With practice, you’ll find that a whole new climate emerges from this approach. Freed from the early shackles of how, your creative people will be more enabled to dream up revolutionary outcomes. And those dreams will help your solvers reframe their approach, allowing them to pursue new directions as they define the how steps down the road.

9 thoughts on “Envision It Solved: Why Skip How When Solving Problems

  1. Dan - August 28, 2013 at 12:59 pm

    In Six Sigma we use the DMAIC approach, whereby it is critical to define the problem and what the deliverables are (vision), measure what is happening, analyze the results of the measurements to understand the problems, then move towards the the improvement activities. The last step is to review the results from the improvement to ensure what has been done is under control and sustainable (restart if required).

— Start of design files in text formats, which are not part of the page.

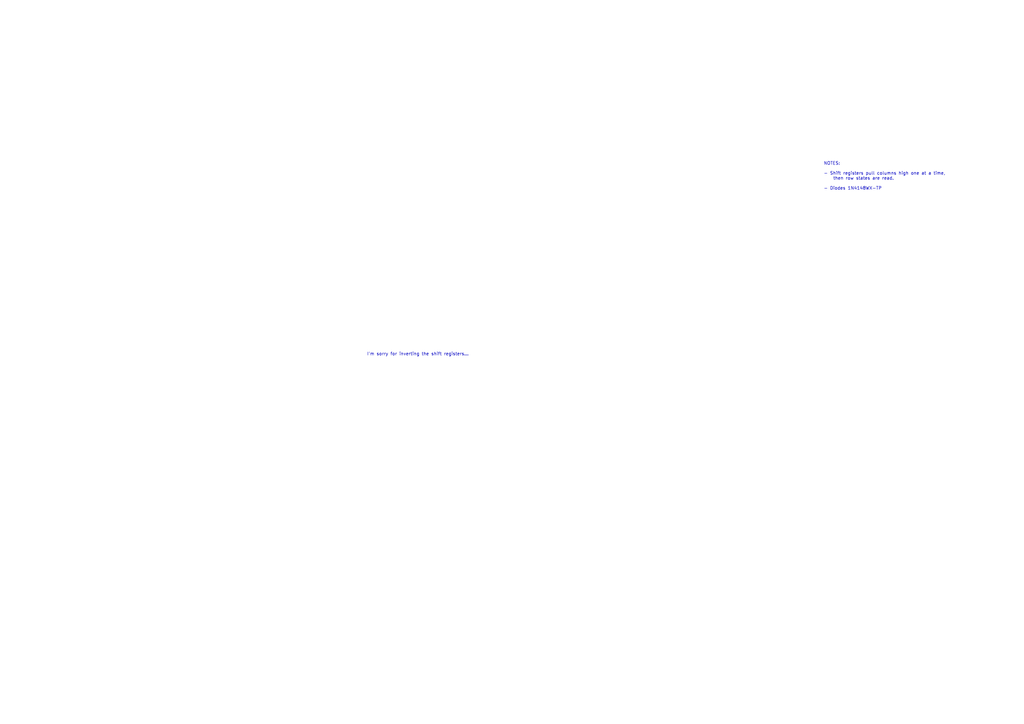
<source format=kicad_sch>
(kicad_sch (version 20230121) (generator eeschema)

  (uuid b77ca440-5f94-4359-994b-2e80d31526f4)

  (paper "A3")

  


  (text "I'm sorry for inverting the shift registers..." (at 150.495 146.05 0)
    (effects (font (size 1.27 1.27)) (justify left bottom))
    (uuid c85af0a9-78df-4514-bfe8-bdf420167aed)
  )
  (text "NOTES:\n\n- Shift registers pull columns high one at a time,\n    then row states are read.\n\n- Diodes 1N4148WX-TP"
    (at 337.82 78.105 0)
    (effects (font (size 1.27 1.27)) (justify left bottom))
    (uuid f0ede268-e7cd-4f56-bf22-af369e3bf281)
  )
)

</source>
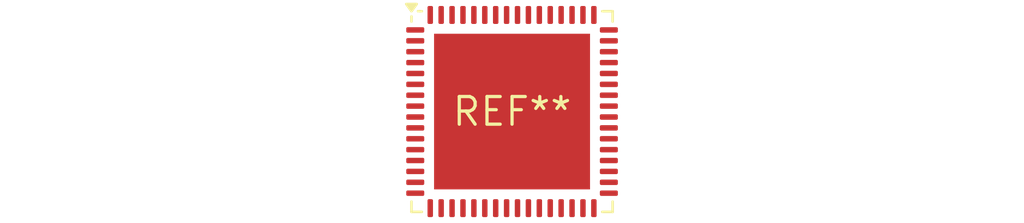
<source format=kicad_pcb>
(kicad_pcb (version 20240108) (generator pcbnew)

  (general
    (thickness 1.6)
  )

  (paper "A4")
  (layers
    (0 "F.Cu" signal)
    (31 "B.Cu" signal)
    (32 "B.Adhes" user "B.Adhesive")
    (33 "F.Adhes" user "F.Adhesive")
    (34 "B.Paste" user)
    (35 "F.Paste" user)
    (36 "B.SilkS" user "B.Silkscreen")
    (37 "F.SilkS" user "F.Silkscreen")
    (38 "B.Mask" user)
    (39 "F.Mask" user)
    (40 "Dwgs.User" user "User.Drawings")
    (41 "Cmts.User" user "User.Comments")
    (42 "Eco1.User" user "User.Eco1")
    (43 "Eco2.User" user "User.Eco2")
    (44 "Edge.Cuts" user)
    (45 "Margin" user)
    (46 "B.CrtYd" user "B.Courtyard")
    (47 "F.CrtYd" user "F.Courtyard")
    (48 "B.Fab" user)
    (49 "F.Fab" user)
    (50 "User.1" user)
    (51 "User.2" user)
    (52 "User.3" user)
    (53 "User.4" user)
    (54 "User.5" user)
    (55 "User.6" user)
    (56 "User.7" user)
    (57 "User.8" user)
    (58 "User.9" user)
  )

  (setup
    (pad_to_mask_clearance 0)
    (pcbplotparams
      (layerselection 0x00010fc_ffffffff)
      (plot_on_all_layers_selection 0x0000000_00000000)
      (disableapertmacros false)
      (usegerberextensions false)
      (usegerberattributes false)
      (usegerberadvancedattributes false)
      (creategerberjobfile false)
      (dashed_line_dash_ratio 12.000000)
      (dashed_line_gap_ratio 3.000000)
      (svgprecision 4)
      (plotframeref false)
      (viasonmask false)
      (mode 1)
      (useauxorigin false)
      (hpglpennumber 1)
      (hpglpenspeed 20)
      (hpglpendiameter 15.000000)
      (dxfpolygonmode false)
      (dxfimperialunits false)
      (dxfusepcbnewfont false)
      (psnegative false)
      (psa4output false)
      (plotreference false)
      (plotvalue false)
      (plotinvisibletext false)
      (sketchpadsonfab false)
      (subtractmaskfromsilk false)
      (outputformat 1)
      (mirror false)
      (drillshape 1)
      (scaleselection 1)
      (outputdirectory "")
    )
  )

  (net 0 "")

  (footprint "VQFN-64-1EP_9x9mm_P0.5mm_EP7.15x7.15mm" (layer "F.Cu") (at 0 0))

)

</source>
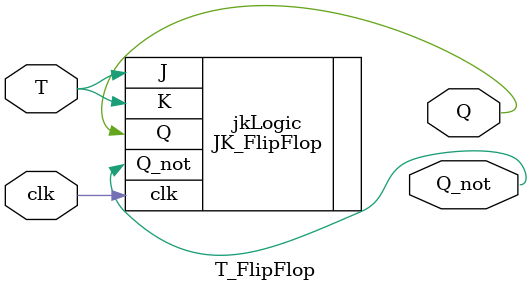
<source format=v>
module T_FlipFlop(
        input T, clk,
        output Q, 
        output Q_not
    );

    JK_FlipFlop jkLogic (
        .J(T),
        .K(T),
        .clk(clk),
        .Q(Q),
        .Q_not(Q_not)
    );

endmodule
</source>
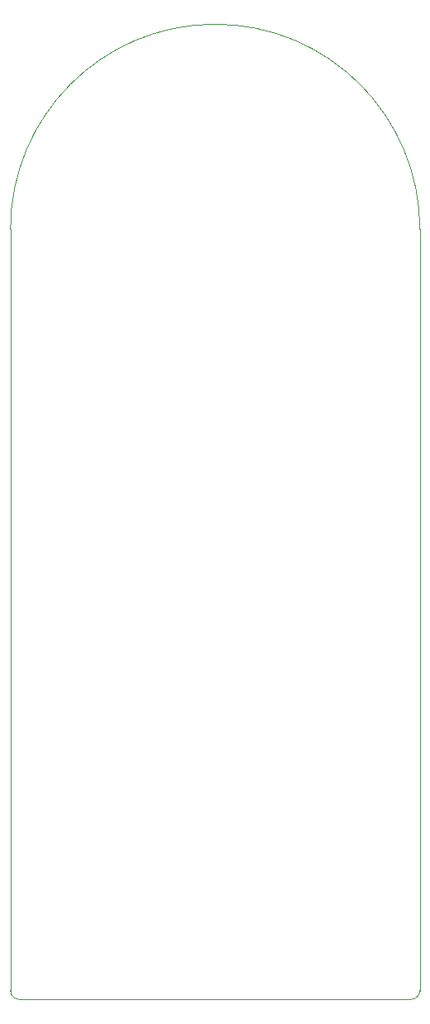
<source format=gbr>
G04 #@! TF.GenerationSoftware,KiCad,Pcbnew,(5.1.5-0-10_14)*
G04 #@! TF.CreationDate,2020-01-07T13:17:42-08:00*
G04 #@! TF.ProjectId,PARmeter,5041526d-6574-4657-922e-6b696361645f,rev?*
G04 #@! TF.SameCoordinates,Original*
G04 #@! TF.FileFunction,Profile,NP*
%FSLAX46Y46*%
G04 Gerber Fmt 4.6, Leading zero omitted, Abs format (unit mm)*
G04 Created by KiCad (PCBNEW (5.1.5-0-10_14)) date 2020-01-07 13:17:42*
%MOMM*%
%LPD*%
G04 APERTURE LIST*
%ADD10C,0.050000*%
G04 APERTURE END LIST*
D10*
X120100000Y-178900000D02*
G75*
G03X121000000Y-178000000I0J900000D01*
G01*
X79900000Y-178900000D02*
G75*
G02X79000000Y-178000000I0J900000D01*
G01*
X121000000Y-100000000D02*
G75*
G03X79000000Y-100000000I-21000000J0D01*
G01*
X79000000Y-178000000D02*
X79000000Y-100000000D01*
X121000000Y-178000000D02*
X121000000Y-100000000D01*
X79900000Y-178900000D02*
X120100000Y-178900000D01*
M02*

</source>
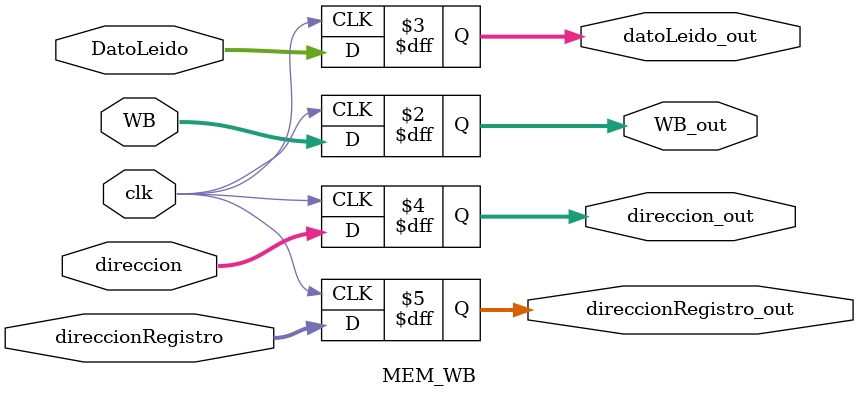
<source format=v>
module MEM_WB#(parameter S_WB = 2,
			   parameter SIZE_DATA = 32,
			   parameter SIZE_ADDR = 5)
	(
		input clk,
		input [S_WB-1:0] WB,
		input [SIZE_DATA-1:0] DatoLeido,
		input [SIZE_ADDR-1:0] direccion,
		input [SIZE_ADDR-1:0] direccionRegistro,
		output reg [S_WB-1:0] WB_out,
		output reg [SIZE_DATA-1:0] datoLeido_out,
		output reg [SIZE_ADDR-1:0] direccion_out,
		output reg [SIZE_ADDR-1:0] direccionRegistro_out
	);
	
	always @(posedge clk) begin
	
		WB_out <= WB;
		datoLeido_out <= DatoLeido;
		direccion_out <= direccion;
		direccionRegistro_out <= direccionRegistro;
	
	end
	
endmodule

</source>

    • Bill Munn - August 29, 2013 at 11:26 am

      I appreciate this insight, Dan. And the connection to Six Sigma. We can absolutely apply this same envisioning approach elsewhere, often with fantastic results.

  2. Melissa Pillman - August 30, 2013 at 10:04 am

    After reading this post, I shared the concept with my team after we became ‘stuck’ in a meeting. It helped to free everyone up, and the process we’ve entered since then is so encouraging!

    • Bill Munn - September 2, 2013 at 7:30 pm

      Thank you, Melissa. I love to see my readers sharing practical examples of this stuff working!